Just look at the Documentation :slight_smile: The pd.read_csv() that fails is because it appends ‘.’ to the csv_labels variable. Just change the first argument from ‘.’ to path and you should be good! :slight_smile:
So , use this :slight_smile:
data = ImageDataBunch.from_csv(path, folder=".", valid_pct=0.2, csv_labels=‘cleaned.csv’,
ds_tfms=get_transforms(), size=224, num_workers=4).normalize(imagenet_stats)

10 Likes

Thanks @danieldsouza!

In case of SyntaxError: invalid character in identifier replace special ticks to normal ticks like this:

data = ImageDataBunch.from_csv(path, folder=".", valid_pct=0.2, csv_labels='cleaned.csv',
ds_tfms=get_transforms(), size=224, num_workers=4).normalize(imagenet_stats)
3 Likes

Hi,
I still experience a problem with method.
My folder structure for the image is (and worked fine in the lesson2 notebook):

  • data
    • gardens
      • barock
        • jpgs
      • english
        • jpgs
      • persian
        • jpgs
      • japan
        • jpgs
      • cleaned.csv

I tried

data = ImageDataBunch.from_csv(path, folder=".", valid_pct=0.2, csv_labels=‘cleaned.csv’,
ds_tfms=get_transforms(), size=224, num_workers=4).normalize(imagenet_stats)

The path to the images is not currectly build. The message at the end of the stack trace is:

FileNotFoundError: [Errno 2] No such file or directory: ‘data/gardens/./japan/00000146.jpg’

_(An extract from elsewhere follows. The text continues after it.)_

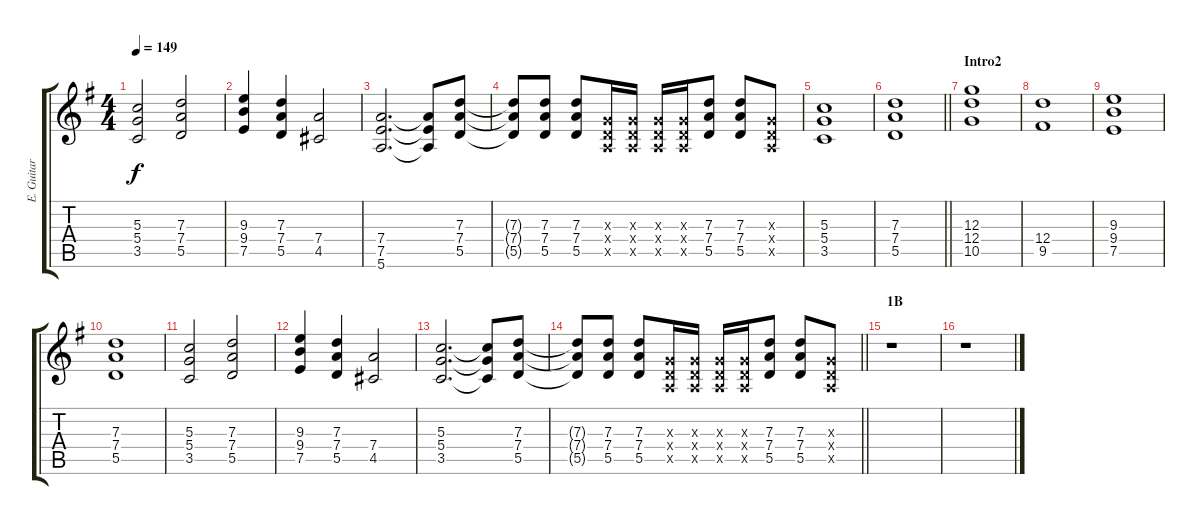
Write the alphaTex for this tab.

=> The correct path to the picture would be ‘data/gardens/./japan/00000146.jpg’

When trying with an empty string ("") for the folder, I get

FileNotFoundError: [Errno 2] No such file or directory: ‘data/gardens//japan/00000146.jpg’

So it seems the method and from_csv (as well as from_df which probably is internally called) is not putting the path currectly togehter.